Their hotel property Jnane Tamsna is 70 km from the epicenter, he mentions that the length and intensity felt worse than an 8.0 earthquake he lived through in Mexico in 1985. There is immense loss of life and livelihoods in the High Atlas villages where they work, especially in the Ouirgane Valley, from where they are receiving reports of many fatalities and homes destroyed.
Global Diversity Foundation has established a Morocco High Atlas Earthquake Relief Fund. Global Diversity Foundation, which has been working in the High Atlas for more than a decade, is directly assisting High Atlas communities.
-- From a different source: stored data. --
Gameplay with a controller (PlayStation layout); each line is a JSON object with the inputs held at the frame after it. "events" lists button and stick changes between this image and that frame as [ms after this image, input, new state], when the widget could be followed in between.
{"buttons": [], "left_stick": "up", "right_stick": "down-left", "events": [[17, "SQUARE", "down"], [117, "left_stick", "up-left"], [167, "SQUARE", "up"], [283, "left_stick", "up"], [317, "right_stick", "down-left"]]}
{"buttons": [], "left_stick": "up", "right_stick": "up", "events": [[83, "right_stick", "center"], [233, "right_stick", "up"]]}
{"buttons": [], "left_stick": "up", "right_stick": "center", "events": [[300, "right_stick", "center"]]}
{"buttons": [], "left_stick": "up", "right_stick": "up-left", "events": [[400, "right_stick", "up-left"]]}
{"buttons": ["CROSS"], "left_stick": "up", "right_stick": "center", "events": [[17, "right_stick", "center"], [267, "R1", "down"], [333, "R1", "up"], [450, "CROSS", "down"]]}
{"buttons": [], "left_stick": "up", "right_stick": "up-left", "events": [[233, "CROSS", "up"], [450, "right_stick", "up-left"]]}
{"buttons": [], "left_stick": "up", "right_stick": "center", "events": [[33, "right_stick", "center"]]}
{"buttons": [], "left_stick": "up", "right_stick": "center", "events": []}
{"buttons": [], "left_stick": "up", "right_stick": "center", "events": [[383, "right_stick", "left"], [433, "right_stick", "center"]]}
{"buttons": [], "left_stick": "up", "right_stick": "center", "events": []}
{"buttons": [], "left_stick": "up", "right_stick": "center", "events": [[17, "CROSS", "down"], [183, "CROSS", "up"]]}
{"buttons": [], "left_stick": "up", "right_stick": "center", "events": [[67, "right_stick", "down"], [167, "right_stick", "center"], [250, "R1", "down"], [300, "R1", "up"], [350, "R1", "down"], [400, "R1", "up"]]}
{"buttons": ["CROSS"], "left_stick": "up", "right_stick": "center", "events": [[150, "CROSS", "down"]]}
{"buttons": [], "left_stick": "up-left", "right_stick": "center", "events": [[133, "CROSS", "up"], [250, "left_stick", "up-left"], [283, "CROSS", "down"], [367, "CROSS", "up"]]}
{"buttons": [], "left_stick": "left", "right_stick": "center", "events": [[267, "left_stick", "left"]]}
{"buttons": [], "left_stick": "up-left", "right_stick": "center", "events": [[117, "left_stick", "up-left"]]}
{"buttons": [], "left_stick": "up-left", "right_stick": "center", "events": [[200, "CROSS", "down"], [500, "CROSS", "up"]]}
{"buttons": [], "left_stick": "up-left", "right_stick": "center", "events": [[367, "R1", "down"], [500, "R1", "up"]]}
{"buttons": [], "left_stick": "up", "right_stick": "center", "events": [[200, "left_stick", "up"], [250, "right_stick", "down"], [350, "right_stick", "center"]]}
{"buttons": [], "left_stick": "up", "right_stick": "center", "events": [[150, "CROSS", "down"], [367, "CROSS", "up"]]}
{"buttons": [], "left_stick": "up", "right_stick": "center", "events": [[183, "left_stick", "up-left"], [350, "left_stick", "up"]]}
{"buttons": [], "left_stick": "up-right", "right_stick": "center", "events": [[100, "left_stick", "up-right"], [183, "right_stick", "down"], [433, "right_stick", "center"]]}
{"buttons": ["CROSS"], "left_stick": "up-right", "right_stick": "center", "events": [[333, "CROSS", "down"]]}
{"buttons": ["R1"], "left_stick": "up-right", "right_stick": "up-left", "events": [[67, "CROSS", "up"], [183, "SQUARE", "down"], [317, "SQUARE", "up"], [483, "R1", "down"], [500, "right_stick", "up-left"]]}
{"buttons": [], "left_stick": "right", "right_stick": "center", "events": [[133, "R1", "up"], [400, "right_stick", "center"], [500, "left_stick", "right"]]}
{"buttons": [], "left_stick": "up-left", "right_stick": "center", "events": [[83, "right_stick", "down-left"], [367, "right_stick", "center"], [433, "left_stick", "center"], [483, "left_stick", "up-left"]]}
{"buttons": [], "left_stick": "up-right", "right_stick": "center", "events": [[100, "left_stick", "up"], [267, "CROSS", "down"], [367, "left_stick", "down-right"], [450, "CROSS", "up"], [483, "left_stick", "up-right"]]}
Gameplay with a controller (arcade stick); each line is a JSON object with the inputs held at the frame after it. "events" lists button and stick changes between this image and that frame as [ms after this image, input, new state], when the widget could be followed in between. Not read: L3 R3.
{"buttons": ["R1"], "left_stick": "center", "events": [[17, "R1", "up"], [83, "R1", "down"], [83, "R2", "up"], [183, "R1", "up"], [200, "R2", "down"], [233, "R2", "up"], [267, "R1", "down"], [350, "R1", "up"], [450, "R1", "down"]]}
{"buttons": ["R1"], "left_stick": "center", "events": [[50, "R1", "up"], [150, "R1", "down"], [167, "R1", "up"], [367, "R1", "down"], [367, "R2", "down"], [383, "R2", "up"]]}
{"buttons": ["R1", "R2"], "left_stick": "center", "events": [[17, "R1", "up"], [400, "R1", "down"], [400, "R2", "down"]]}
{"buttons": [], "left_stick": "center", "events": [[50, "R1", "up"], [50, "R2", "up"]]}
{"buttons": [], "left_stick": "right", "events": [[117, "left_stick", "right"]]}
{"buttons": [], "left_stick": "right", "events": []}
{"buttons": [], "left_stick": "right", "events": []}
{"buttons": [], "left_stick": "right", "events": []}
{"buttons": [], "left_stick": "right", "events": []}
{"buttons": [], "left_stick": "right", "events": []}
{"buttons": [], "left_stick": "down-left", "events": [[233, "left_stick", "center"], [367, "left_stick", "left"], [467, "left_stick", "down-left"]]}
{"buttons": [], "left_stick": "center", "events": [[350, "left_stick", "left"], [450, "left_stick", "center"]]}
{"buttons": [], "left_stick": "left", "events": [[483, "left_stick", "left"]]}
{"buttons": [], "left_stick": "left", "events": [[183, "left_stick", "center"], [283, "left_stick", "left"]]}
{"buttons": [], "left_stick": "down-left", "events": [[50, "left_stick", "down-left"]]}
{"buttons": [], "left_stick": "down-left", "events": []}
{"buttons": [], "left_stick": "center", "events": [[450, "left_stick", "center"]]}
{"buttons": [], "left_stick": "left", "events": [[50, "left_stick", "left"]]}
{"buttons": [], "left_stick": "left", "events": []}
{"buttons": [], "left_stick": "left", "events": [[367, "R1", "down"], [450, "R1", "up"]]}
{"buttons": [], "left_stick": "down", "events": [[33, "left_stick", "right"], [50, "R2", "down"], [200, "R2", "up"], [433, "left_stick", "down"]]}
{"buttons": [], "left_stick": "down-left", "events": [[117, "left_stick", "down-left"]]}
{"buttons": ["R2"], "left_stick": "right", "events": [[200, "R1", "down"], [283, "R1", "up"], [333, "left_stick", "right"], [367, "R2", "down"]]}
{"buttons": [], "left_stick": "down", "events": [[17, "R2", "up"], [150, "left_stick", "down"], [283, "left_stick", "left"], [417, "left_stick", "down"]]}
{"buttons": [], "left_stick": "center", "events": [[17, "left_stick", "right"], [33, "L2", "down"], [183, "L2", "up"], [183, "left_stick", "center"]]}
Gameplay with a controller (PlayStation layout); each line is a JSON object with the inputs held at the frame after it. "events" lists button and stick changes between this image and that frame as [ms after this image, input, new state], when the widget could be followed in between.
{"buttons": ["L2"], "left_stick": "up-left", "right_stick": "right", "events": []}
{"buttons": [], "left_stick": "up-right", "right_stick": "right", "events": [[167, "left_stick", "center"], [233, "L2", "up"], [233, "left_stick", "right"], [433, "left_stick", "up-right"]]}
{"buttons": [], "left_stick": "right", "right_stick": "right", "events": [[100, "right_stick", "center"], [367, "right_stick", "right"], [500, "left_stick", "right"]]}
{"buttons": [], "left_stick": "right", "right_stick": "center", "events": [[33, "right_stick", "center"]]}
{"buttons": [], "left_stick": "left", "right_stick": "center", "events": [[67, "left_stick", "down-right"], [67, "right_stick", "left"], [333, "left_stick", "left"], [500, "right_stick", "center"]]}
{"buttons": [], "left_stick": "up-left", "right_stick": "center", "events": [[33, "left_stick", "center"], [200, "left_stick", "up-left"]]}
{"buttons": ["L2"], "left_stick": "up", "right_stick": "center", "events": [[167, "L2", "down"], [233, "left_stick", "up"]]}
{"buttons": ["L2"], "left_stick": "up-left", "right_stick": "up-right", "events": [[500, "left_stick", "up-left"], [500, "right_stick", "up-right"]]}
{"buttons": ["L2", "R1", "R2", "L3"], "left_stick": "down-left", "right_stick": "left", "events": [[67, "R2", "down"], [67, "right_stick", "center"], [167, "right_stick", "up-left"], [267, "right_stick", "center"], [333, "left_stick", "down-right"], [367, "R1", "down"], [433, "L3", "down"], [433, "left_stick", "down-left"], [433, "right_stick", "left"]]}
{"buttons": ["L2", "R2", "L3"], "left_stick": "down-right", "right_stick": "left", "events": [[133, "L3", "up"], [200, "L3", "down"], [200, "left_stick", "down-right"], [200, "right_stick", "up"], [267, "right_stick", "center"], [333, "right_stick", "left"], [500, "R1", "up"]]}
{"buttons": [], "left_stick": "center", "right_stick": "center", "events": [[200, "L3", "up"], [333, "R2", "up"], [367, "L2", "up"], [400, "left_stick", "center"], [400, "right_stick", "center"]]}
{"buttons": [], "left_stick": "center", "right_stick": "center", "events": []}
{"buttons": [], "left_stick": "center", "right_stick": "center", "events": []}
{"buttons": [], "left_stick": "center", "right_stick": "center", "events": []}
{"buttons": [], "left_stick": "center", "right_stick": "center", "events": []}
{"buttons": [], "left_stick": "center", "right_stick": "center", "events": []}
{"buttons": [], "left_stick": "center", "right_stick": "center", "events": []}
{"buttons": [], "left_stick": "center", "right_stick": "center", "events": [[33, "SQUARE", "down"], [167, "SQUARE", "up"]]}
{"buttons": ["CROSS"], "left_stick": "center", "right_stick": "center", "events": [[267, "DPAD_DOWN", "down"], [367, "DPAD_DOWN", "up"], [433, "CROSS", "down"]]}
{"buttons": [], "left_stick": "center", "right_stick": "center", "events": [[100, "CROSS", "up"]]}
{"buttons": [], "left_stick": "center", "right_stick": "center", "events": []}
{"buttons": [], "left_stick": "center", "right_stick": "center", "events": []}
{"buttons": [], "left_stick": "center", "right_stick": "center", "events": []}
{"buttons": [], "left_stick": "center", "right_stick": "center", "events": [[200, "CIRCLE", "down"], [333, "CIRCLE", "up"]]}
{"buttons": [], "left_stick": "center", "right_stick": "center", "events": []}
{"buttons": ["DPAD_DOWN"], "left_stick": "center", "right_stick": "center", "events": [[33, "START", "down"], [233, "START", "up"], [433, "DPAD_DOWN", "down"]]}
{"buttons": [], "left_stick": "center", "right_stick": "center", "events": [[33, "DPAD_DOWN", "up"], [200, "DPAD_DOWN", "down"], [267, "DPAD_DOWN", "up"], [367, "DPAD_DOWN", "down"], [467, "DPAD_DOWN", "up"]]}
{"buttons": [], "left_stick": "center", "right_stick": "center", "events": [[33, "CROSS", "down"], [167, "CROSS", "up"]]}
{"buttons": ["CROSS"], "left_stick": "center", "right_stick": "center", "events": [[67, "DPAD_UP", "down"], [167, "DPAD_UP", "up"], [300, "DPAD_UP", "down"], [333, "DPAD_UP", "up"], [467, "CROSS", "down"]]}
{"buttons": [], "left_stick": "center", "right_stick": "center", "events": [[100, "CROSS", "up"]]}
Given our deep ties with the region, we are working on the ground with our Moroccan partners to address the most urgent needs including emergency medical services, food, water, shelter, and transport. We are committed to continue our support to assist communities with their long-term recovery.
Over 2,000 lives have been lost and countless homes, shops and other buildings have been destroyed. Displaced people in High Atlas communities need urgent assistance including clothing, food, shelter, and water. Over the long term, these communities will need to rebuild their lives and livelihoods. The emergency needs will go on way after Marrakech does not make the headlines anymore. These emergency needs will then morph into rebuilding needs while being very active on conservation and green and sustainable means.
Global Diversity Foundation has supported resilience of traditional livelihoods in the High Atlas for over a decade. Once the urgent aid work is over, we will use funds to help families rebuild their homes, incorporating earthquake-resistant construction techniques, and re-establish their traditional ways of living and working. Our approach is community-led and prioritises their pressing needs over the coming months to ensure that people’s lives and livelihoods are rehabilitated as soon as possible.